By Daniel Stroe – Bucharest
Romania has failed to privatize CFR Marfa, the state owned rail freight transport company, after the winner in a controversial bid four months ago failed to produce the money within the deadline, leaving politicians trading barbs over the responsibility of another failure in selling state debt-ridden companies.
CFR Marfa was sold in summer to Grup Feroviar Roman (GFR) held by Gruia Stoica who had to pay 170 million Euros for 51 per cent stake until yesterday, in a hasty privatization under the terms of an agreement with the International Monetary Fund. The deadline was 60 days since the Government published the privatization decision in the official gazette.
In return, the Ministry of Transport warned it is now seeking to keep the 10 million Euros guarantee GFR deposited when the tender started. In his part, Gruia Stoica argued the acquisition failed because the Ministry of Transport did not meet the condition of turning the company’s debts into stakes, even though the ministry refuted this.
Also, he said, CFR Marfa’s creditor banks did not approve the change in the company’s shareholder structure while the state competition watchdog failed to issue a ruling in time. But the Ministry of Transport underlined the state competition watchdog didn’t have its say because Gruia Stoica filed the application too late.

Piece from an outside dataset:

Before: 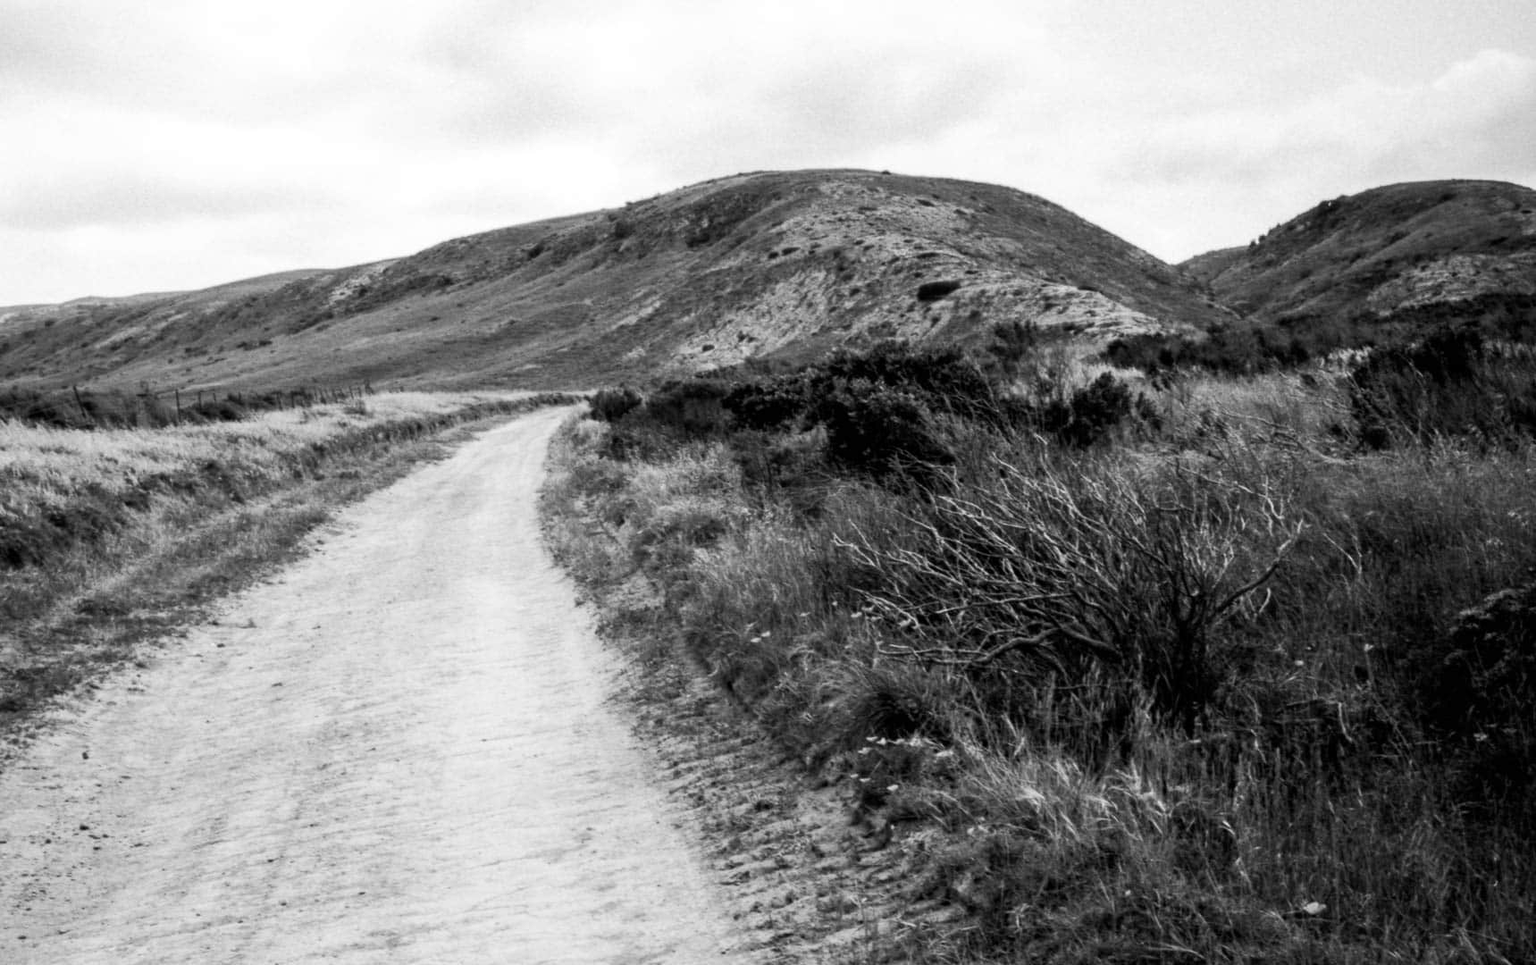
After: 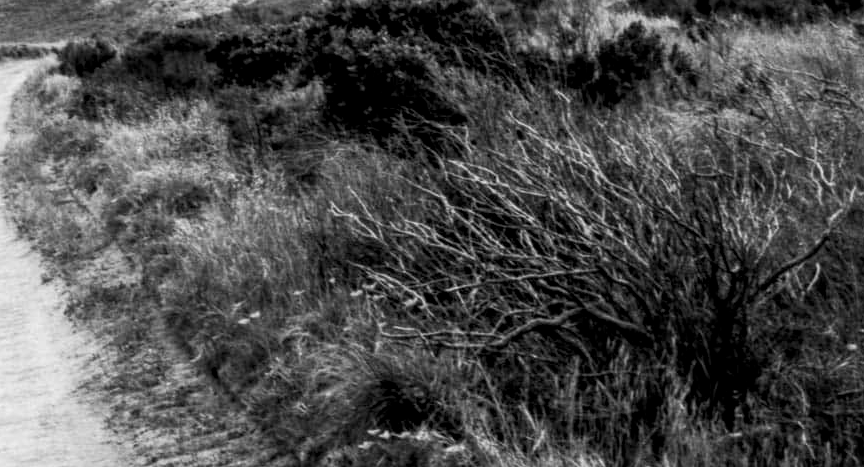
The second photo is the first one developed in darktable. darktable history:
crop: left 35.03%, top 36.625%, right 14.663%, bottom 20.057%
local contrast: on, module defaults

The privatization of CFR Marfa was wrapped in controversy from the very beginning, the Romanian government facing accusations brought by two bidding foreign companies which withdrew from the process. OmniTRAX, the largest private rail operator in Northern American, and the joint venture between the Romanian Transferoviar Grup and the Austrian Donau Finanz GMBH & Co KG both drop out of the race complaining about the lack of transparency of the privatization process and insufficient time to fully prepare the bidding file. Thus, GFR was the only company left in the competition. Many analysts accuses that, for political reasons, the privatization process was well steered so that GFR crosses the finish line alone.
The Romanian President Traian Basescu has constantly voiced distrust about the privatization and warned late September Gruia Stoica doesn’t have the money and therefore is looking for tricks to buy time. He reminded the Romanian Government led by his rival Victor Ponta was supposed to look for a strategic investor, with a strong financial base which can support subsequent investments, in its quest to privatize CFR Marfa.
Romanian PM suggested the privatization failed because state officials feared possible repercussions from the National Anti-Corruption Department (DNA), an institution which he claims is controlled by Basescu and therefore used a means of pressure. But Basescu replied that as long as a state official did not break the law there is no reason he or she fears DNA.
This is the second failed privatization since the Ponta coalition government was installed last spring. Selling CFR Marfa and Oltchim, both botched transactions in the end, was an obligation under the deal with the IMF which puts the government in Bucharest in a weak spot in relation to the international creditor and shows it cannot assume full responsibility for such actions. And certainly this doesn’t bode well for another important privatization scheduled for next year, namely Electrica SA, the state power distribution company.